Diabolique, brutal, choquant, grandiose, procurez-vous ce petit bijou de polar !
Entre Londres et la Suède, dépaysement garanti ! Et côté cuisine, rien à envier au grand chef Hannibal Lecter qui passerait presque pour un débutant !
On y regardera à deux fois à ce qu'on vous sert dans votre assiette. Un livre dans lequel on ne voit pas du tout venir les rebondissements, et ils sont nombreux ! Une galerie de malades tous aussi barges les uns que les autres ! En plus d'être cannibales, ils ont chacun des pathologies psychiatriques bien gerbantes ! Et que dire des faux-semblants hallucinants !

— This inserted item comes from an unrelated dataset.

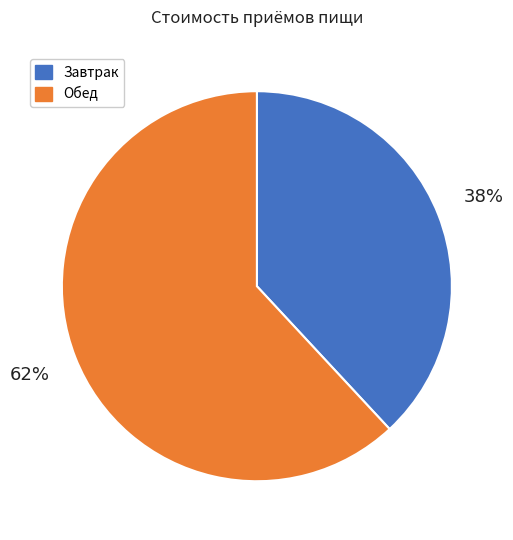

What is the largest slice in the pie chart?

Обед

C'est du très bon, c'est prodigieux, un putain de page turner ! (oups ! ma langue a fourché...) Nos deux héroïnes ont gagné en maturité, Alexis en prend plein la tronche (attirant même la sympathie - donc mission réussie Johana !), et Emilie Roy est juste magistrale ! Mention spéciale à la stagiaire, Aliénor, qui m'a fait sourire plus d'une fois ! En voilà une équipe de femmes fortes, modernes, intelligentes qu'on a plaisir à voir évoluer !
Un mot sur le titre du livre dont on nous dit qu'en suédois il signifie "tendre" pour parler de la viande. Mais on peut aussi l'appliquer à un coeur tendre, tellement tendre que par amour et dévotion il s'abaisse aux pires travers qui soient, pervertissant même la chair fraîche et innocente. Bon, et puis phonétiquement, en anglais "more" ça veut dire : plus ! encore ! Et c'est ce qu'on ressent malgré l'horreur dans laquelle nous entraîne l'intrigue. Enfin, phonétiquement, en français ça donne "mort" et c'est ce que vous trouverez également dans ces pages. La mort en embuscade, donc attention aux âmes sensibles ! hé ! hé !
Je m'autocensure volontairement pour que vous gardiez intact le plaisir de la découverte de cette bombe ! Allez-y ! Vous ne serez pas déçu ! Vivement le prochain !!!